Above all, Whitaker believes that ordinary people can and must come together to change the world. In his own words, “Even a seemingly small action can cause ripples that make an enormous impact.”
Kurt Schock is Associate Professor in the Department of Sociology and Anthropology and Director of the International Institute for Peace at Rutgers University, Newark.
He has numerous publications on nonviolent resistance, social movements and violent political conflict including articles in Journal of Conflict Resolution, Journal of Peace Research, Mobilization, and Annual Review of Sociology. He is the editor of Civil Resistance: Comparative Perspectives on Nonviolent Struggle (University of Minnesota Press, 2015), and the author of Civil Resistance Today (Polity, 2015), which was published in Turkish as Sivil Direnişin Bugünü (Amara Yayıncılık, Istanbul, Turkey, 2017), and Unarmed Insurrections: People Power Movements in Nondemocracies (University of Minnesota Press, 2005). Unarmed Insurrections was awarded Best Book of the Year by the Comparative Democratization section of the American Political Science Association and published in Spanish as Insurrecciones No Armadas: Poder Popular en Regimenes No Democráticos (Editorial Universidad del Rosario, Bogotá, Colombia, 2008).

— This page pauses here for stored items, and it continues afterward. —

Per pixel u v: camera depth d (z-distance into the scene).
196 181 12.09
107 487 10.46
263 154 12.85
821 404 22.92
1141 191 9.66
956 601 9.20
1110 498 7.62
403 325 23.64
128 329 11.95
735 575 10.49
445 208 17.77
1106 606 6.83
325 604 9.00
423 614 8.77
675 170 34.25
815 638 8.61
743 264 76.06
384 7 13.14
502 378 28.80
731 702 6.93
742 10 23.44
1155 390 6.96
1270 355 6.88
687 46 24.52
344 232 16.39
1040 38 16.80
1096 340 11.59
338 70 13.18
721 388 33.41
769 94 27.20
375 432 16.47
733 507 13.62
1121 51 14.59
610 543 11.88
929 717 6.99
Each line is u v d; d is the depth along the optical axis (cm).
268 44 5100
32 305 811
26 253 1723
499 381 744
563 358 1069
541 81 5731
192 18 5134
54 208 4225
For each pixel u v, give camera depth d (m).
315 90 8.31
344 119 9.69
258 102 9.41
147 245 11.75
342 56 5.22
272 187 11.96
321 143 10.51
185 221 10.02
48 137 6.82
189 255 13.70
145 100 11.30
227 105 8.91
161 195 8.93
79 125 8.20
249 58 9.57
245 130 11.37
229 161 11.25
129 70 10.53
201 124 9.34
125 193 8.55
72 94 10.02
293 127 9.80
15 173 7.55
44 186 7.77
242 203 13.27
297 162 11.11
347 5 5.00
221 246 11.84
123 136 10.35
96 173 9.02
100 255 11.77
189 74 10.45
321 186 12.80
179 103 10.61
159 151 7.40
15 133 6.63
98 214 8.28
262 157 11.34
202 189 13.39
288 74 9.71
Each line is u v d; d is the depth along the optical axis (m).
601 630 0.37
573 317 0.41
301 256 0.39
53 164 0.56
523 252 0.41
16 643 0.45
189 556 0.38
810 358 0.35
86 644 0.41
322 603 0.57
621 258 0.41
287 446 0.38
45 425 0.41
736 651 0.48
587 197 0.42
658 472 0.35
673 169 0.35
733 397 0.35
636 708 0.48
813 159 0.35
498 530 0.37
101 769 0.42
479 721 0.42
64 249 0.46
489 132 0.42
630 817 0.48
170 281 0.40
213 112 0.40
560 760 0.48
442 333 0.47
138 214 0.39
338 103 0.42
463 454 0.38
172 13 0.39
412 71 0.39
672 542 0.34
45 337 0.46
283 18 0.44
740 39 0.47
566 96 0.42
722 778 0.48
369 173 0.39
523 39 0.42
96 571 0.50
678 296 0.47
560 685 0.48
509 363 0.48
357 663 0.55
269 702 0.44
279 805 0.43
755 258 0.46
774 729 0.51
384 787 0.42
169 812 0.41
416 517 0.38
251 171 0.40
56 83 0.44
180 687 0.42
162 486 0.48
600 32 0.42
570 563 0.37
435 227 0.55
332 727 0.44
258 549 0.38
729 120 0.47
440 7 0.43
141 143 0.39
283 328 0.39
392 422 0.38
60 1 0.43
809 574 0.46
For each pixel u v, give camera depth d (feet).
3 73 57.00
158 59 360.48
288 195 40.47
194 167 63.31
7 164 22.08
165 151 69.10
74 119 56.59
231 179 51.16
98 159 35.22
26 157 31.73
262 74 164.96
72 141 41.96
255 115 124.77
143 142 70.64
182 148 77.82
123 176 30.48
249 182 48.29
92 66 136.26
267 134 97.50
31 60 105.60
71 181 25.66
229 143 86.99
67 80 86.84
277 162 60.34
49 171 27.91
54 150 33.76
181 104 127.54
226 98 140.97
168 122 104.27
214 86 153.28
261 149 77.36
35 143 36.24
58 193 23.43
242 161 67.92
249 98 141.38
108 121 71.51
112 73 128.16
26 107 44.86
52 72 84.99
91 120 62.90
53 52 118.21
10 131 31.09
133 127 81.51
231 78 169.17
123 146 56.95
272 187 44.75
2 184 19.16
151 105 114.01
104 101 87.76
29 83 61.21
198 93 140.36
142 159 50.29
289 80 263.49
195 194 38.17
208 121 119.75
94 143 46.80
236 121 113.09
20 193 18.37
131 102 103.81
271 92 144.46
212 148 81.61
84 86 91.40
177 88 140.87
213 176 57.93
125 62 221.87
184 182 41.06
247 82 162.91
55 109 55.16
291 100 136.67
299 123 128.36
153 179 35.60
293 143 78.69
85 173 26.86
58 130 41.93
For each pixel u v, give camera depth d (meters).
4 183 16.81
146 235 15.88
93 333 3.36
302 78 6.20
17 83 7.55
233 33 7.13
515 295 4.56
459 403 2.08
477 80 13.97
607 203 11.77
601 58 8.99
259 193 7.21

His research aims to understand the logic and dynamics of nonviolent struggle as well as the consequences of violent and nonviolent strategies of resistance. He has examined the role of unarmed resistance in challenging the direct violence of authoritarian regimes as well as in challenging the structural violence of inequalities in the distribution of land. He is currently examining constellations of resistance to land enclosures in various world-historical eras.
He received his PhD in Sociology from the Ohio State University, was a visiting scholar at the Weatherhead Center for International Affairs at Harvard University in 1998-99, a visiting scholar at the University of Queensland, Australia in 2007, and convener of the Nonviolence Commission, International Peace Research Association from 2008 to 2014.
In addition to directing the International Institute for Peace, he directs the interdisciplinary Minor in Peace & Conflict Studies, serves as adviser to the International Center on Nonviolent Conflict, and serves as member of the editorial board of the Journal of Resistance Studies.
At Rutgers University, Newark he teaches undergraduate and graduate courses on Civil Resistance, Political Sociology, Social Movements, and Social Research.